What the task requires: Every record that follows should be copied exactly. No picture belongs in the copy.

Data:
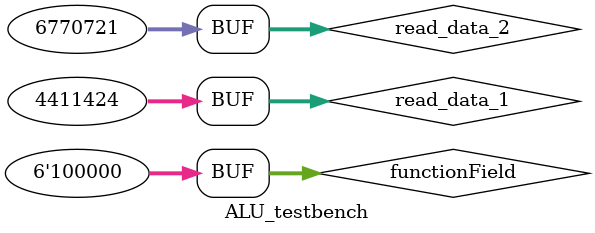
<source format=v>
`define DELAY 10
module ALU_testbench();
	reg [5:0] functionField;
	reg [31:0] read_data_1;
	reg [31:0] read_data_2;

	wire [31:0] aluResult;
	
	ALU testForALU(read_data_1, read_data_2, functionField, aluResult);
initial begin
	read_data_1 = 32'b00000000010000110101000000100000;
	read_data_2 = 32'b00000000011001110101000000100001;
	functionField = 100000;
	#`DELAY;
	$monitor("read_data_1= %32b read_data_2=%32b, functionField = %6b, result",read_data_1, read_data_2, functionField, aluResult);
end

endmodule
</source>
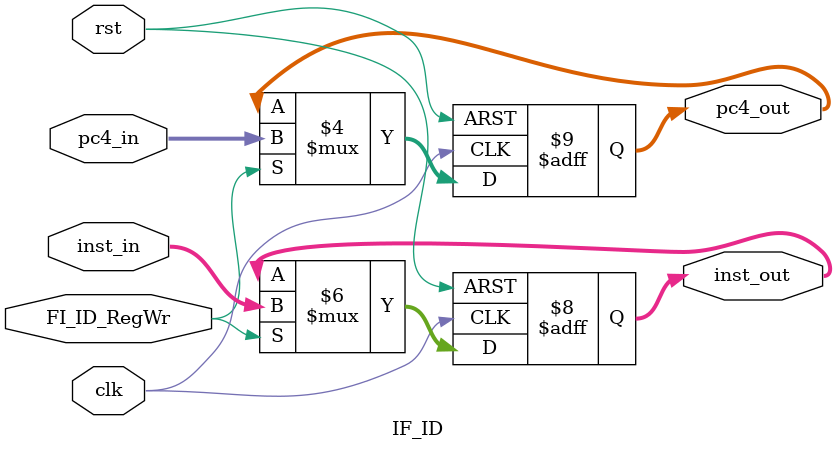
<source format=v>
`timescale 1ns / 1ps
module IF_ID (
    input clk,
    input rst,
    input FI_ID_RegWr,     // 来自冒险检测单元（写使能）
    input [31:0] inst_in,
    input [31:0] pc4_in,
    output reg [31:0] inst_out,
    output reg [31:0] pc4_out
);

// stall信号：当FI_ID_RegWr=0时暂停
wire stall = !FI_ID_RegWr;

always @(posedge clk or posedge rst) begin
    if (rst) begin
        inst_out <= 32'h00000020;  // NOP指令
        pc4_out <= 32'h00000000;
    end
    else if (!stall) begin
        // 只有FI_ID_RegWr=1时才更新
        inst_out <= inst_in;
        pc4_out <= pc4_in;
    end
    // stall=1时：保持原值（不写）
end

endmodule
</source>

Solution to this task:
<source format=v>
`define DELAY 10
module ALU_testbench();
	reg [5:0] functionField;
	reg [31:0] read_data_1;
	reg [31:0] read_data_2;

	wire [31:0] aluResult;
	
	ALU testForALU(read_data_1, read_data_2, functionField, aluResult);
initial begin
	read_data_1 = 32'b00000000010000110101000000100000;
	read_data_2 = 32'b00000000011001110101000000100001;
	functionField = 100000;
	#`DELAY;
	$monitor("read_data_1= %32b read_data_2=%32b, functionField = %6b, result",read_data_1, read_data_2, functionField, aluResult);
end

endmodule
</source>
<source format=v>
`timescale 1ns / 1ps
module IF_ID (
    input clk,
    input rst,
    input FI_ID_RegWr,     // 来自冒险检测单元（写使能）
    input [31:0] inst_in,
    input [31:0] pc4_in,
    output reg [31:0] inst_out,
    output reg [31:0] pc4_out
);

// stall信号：当FI_ID_RegWr=0时暂停
wire stall = !FI_ID_RegWr;

always @(posedge clk or posedge rst) begin
    if (rst) begin
        inst_out <= 32'h00000020;  // NOP指令
        pc4_out <= 32'h00000000;
    end
    else if (!stall) begin
        // 只有FI_ID_RegWr=1时才更新
        inst_out <= inst_in;
        pc4_out <= pc4_in;
    end
    // stall=1时：保持原值（不写）
end

endmodule
</source>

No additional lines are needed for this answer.